Renowned Immunologist Joins Lupus Research Institute Scientific Advisory Board

New York, NY, January 7, 2008 – Michel Nussenzweig, MD, PhD, of Rockefeller University in New York has accepted a position on the Scientific Advisory Board and the Novel Research Task Force of the Lupus Research Institute, the nation’s only nonprofit organization singularly devoted to innovative science in lupus.

“Dr. Nussenzweig is one of the most distinguished of contemporary immunologists,” said William E. Paul, MD, chief of the Laboratory of Immunology at the National Institute of Allergy and Infectious Disease-National Institutes of Health and chairman of the Lupus Research Institute’s Scientific Advisory Board. “The Lupus Research Institute is fortunate to have an individual with his talents and accomplishments to serve on its board.”

As Co-Chairman of the Novel Research Task Force, Dr.
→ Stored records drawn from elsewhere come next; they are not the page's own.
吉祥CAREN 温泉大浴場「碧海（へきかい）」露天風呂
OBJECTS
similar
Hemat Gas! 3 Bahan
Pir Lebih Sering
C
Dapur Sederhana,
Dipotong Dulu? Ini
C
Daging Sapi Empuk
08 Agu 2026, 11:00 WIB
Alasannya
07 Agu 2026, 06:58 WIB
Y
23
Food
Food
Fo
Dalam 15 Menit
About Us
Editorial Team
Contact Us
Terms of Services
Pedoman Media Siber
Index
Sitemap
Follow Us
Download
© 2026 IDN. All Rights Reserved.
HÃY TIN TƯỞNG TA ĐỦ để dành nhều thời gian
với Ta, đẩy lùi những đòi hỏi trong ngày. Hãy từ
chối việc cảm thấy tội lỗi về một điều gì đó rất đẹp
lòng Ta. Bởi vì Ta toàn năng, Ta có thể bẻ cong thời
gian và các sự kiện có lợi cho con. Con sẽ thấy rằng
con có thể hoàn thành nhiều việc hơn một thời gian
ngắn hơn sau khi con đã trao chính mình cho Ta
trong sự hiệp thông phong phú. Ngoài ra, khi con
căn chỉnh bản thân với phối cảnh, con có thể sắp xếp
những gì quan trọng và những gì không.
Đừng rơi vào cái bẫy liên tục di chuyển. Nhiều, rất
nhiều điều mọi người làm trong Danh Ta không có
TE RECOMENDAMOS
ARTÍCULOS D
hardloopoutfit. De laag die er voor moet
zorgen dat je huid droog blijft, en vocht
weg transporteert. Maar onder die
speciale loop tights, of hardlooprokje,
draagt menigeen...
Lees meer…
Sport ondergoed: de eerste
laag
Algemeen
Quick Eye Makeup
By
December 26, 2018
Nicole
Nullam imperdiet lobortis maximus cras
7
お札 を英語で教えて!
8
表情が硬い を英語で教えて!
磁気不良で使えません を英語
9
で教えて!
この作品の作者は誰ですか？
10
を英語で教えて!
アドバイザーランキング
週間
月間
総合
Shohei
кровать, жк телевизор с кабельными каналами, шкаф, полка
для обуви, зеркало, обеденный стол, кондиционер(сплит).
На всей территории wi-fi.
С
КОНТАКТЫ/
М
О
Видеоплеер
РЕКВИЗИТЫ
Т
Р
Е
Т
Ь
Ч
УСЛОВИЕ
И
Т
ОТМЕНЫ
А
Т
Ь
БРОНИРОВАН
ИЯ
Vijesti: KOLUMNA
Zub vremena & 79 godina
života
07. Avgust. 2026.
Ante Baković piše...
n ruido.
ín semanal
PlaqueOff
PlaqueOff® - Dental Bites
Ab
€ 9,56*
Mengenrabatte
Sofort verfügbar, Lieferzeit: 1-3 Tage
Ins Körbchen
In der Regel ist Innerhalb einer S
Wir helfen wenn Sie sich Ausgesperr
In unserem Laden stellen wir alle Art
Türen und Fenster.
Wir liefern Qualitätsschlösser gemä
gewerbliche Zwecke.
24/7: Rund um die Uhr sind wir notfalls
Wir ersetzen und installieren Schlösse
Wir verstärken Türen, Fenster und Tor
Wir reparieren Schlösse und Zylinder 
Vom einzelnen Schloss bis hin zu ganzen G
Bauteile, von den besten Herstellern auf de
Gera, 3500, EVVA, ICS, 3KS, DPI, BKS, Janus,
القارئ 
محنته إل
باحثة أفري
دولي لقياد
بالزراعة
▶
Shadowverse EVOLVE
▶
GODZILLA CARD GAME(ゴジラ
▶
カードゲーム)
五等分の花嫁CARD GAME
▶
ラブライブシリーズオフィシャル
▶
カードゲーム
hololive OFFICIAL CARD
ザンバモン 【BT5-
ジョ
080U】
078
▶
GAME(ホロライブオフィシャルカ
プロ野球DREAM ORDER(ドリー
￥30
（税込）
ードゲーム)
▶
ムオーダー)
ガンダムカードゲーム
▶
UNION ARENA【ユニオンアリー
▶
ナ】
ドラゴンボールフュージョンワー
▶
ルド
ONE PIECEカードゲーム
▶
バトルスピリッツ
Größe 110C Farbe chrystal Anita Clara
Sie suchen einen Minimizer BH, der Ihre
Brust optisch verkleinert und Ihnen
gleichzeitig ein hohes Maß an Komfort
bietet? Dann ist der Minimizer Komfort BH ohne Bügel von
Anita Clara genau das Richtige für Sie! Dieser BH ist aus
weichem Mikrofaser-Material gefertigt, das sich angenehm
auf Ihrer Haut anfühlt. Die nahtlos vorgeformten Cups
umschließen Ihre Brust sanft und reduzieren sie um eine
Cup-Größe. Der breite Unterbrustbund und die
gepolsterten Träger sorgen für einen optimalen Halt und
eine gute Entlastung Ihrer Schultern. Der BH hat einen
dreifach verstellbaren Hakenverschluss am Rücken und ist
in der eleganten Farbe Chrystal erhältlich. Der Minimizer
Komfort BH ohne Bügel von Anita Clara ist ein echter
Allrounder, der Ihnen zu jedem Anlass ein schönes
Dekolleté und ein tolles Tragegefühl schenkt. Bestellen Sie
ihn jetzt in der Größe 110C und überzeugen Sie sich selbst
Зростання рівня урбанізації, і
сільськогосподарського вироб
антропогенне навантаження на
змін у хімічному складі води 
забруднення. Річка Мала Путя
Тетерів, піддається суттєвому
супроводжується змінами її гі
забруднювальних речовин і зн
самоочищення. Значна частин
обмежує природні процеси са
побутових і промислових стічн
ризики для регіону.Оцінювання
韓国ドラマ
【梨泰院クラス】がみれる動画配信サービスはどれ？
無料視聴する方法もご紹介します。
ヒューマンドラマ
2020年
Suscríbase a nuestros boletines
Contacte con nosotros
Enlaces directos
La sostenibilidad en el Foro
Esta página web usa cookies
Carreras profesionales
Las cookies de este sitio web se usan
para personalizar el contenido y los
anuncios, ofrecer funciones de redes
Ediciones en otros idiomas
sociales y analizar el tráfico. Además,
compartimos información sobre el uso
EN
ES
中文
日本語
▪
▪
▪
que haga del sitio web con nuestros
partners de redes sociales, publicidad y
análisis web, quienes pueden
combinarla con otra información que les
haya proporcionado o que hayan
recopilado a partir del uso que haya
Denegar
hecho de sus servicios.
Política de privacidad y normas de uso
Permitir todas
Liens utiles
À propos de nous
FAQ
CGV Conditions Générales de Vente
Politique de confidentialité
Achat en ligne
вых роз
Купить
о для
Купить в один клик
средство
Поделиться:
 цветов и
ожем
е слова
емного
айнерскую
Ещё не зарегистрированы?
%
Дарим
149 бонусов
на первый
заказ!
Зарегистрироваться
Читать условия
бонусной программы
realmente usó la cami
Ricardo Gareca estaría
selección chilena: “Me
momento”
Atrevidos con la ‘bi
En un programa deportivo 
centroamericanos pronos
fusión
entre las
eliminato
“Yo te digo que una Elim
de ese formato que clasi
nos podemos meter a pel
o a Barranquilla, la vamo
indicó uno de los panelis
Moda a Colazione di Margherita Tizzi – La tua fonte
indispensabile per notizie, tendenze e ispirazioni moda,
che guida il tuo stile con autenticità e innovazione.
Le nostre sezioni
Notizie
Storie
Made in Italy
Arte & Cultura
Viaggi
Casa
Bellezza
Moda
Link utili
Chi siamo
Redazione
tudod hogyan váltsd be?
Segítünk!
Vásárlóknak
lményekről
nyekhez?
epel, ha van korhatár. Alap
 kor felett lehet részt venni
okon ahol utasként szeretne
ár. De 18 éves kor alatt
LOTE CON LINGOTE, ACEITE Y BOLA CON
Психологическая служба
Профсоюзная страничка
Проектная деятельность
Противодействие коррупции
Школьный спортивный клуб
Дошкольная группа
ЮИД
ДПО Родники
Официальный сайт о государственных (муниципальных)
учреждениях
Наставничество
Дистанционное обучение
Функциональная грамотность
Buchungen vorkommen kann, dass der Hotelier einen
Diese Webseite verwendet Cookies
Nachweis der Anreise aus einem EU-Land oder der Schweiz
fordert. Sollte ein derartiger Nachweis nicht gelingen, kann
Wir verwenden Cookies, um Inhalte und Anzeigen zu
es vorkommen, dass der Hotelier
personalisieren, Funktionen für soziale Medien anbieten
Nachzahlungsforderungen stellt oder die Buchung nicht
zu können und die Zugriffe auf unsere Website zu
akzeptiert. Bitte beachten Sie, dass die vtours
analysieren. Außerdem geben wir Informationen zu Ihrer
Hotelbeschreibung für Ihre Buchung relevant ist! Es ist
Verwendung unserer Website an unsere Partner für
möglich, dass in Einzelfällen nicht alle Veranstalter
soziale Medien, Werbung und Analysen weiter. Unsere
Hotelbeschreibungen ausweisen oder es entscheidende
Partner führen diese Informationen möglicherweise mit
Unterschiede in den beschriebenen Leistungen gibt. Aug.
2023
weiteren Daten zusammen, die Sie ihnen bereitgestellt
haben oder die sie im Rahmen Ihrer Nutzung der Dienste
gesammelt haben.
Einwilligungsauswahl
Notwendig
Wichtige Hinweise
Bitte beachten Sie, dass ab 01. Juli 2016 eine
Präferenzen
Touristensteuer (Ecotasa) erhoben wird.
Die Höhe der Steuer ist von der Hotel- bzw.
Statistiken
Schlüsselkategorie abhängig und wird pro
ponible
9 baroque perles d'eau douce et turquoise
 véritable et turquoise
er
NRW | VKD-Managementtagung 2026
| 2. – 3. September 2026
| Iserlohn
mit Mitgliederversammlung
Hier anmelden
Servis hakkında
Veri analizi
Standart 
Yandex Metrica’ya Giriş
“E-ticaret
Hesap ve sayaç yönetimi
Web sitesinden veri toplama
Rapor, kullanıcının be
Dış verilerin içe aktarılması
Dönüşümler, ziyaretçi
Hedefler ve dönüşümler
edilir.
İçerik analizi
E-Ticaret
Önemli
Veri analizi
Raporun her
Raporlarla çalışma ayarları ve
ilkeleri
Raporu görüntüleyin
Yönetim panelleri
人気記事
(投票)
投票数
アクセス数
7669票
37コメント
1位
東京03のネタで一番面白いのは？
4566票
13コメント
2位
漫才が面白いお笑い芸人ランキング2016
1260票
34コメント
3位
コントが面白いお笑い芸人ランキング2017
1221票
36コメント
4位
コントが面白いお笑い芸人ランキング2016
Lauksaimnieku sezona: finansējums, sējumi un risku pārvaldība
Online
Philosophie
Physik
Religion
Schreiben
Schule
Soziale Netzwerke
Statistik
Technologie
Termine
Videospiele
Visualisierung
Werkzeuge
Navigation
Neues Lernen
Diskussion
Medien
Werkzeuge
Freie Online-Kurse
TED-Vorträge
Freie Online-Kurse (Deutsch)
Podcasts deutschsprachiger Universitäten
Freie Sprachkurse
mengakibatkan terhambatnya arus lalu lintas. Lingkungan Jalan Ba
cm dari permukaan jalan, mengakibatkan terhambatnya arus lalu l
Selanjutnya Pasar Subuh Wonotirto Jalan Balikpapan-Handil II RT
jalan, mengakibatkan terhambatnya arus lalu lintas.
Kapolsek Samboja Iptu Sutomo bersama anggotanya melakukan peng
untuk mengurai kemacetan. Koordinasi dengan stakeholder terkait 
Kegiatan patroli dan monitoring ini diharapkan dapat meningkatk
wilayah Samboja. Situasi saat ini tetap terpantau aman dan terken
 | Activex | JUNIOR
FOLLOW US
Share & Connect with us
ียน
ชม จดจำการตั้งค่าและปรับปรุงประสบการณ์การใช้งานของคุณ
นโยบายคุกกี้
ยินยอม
Nussenzweig will work with David Pisetsky, MD, PhD, of Duke University in shaping the annual selection of the most promising but untested novel approaches as to why and how lupus occurs, and what can be done to prevent and stop the chronic illness in which the immune system turns on the body it is designed to defend.

This powerful strategy of breathing life into bold new ideas that would otherwise not obtain funding has transformed the research outlook for lupus. Already, 65 percent of Institute-funded investigators who have completed their 3-year grants have secured large-scale funding from the National Institutes of Health (NIH) and other sources to expand their novel investigations.

Dr. Nussenzweig is the Sherman Fairchild Professor and senior physician at Rockefeller University, and a Howard Hughes Medical Institute Investigator. He has made extremely important contributions to our understanding of the development and function of B lymphocytes and particularly has established many of the mechanism underlying the processes through which cells capable of making auto-antibodies are normally eliminated, Dr. Paul noted. In addition, his studies on the biology of dendritic cells give very important insights into the mechanisms through which T cell tolerance is induced.

Dr. Nussenzweig, the recipient of numerous professional honors and awards, serves as editor of several leading professional journals including the Journal of Experimental Medicine and the Journal of Immunological Methods. The New York University School of Medicine graduate completed his clinical training at Massachusetts General Hospital and his postdoctoral training in genetics at Harvard University.

About the Lupus Research Institute

Pioneering Discovery to prevent, treat and cure lupus. The Lupus Research Institute (LRI), the country’s only nonprofit organization singularly devoted to novel research in lupus, champions innovation, encourages scientific creativity and risks exploring uncharted territory to bring new scientific solutions to the complex and dangerous autoimmune disease of lupus. Founded by families and shaped by scientists, the Institute mandates sound science and rigorous peer review to uncover and support only the highest ranked novel research. Its bold and proven research strategy places the LRI at the forefront of lupus science as the Institute consistently achieves the breakthrough discoveries, novel insights and solid results that are changing the course of lupus research and bringing new hope to people with lupus nationwide.

To learn more about lupus and the Lupus Research Institute, visit

About Rockefeller University

The Rockefeller University is a world-renowned center for research and graduate education in the biomedical sciences, chemistry and physics. Founded by John D. Rockefeller in 1901, the university has been the site of many important scientific breakthroughs. Rockefeller scientists, for example, established that DNA is the chemical basis of heredity, discovered blood groups, showed that viruses can cause cancer and founded the modern field of cell biology. Twenty-three Nobel Prize winners have been associated with the university, and seven are currently on the faculty, including President Paul Nurse.

About Lupus

There is no known treatment or cure for lupus (systemic lupus erythematosus), a chronic disorder that can attack virtually any body organ and can be fatal. More than 1.5 million Americans with lupus, which is considered the prototype autoimmune disease because the body’s immune system forms antibodies that can attack virtually any healthy organ or tissue, from the kidneys to the brain, heart, lungs, skin, joints, and blood. Lupus is a leading cause of heart attack, kidney disease, and stroke among young women. More Americans are diagnosed with lupus than with multiple sclerosis, cystic fibrosis, cerebral palsy, sickle cell anemia, or AIDS.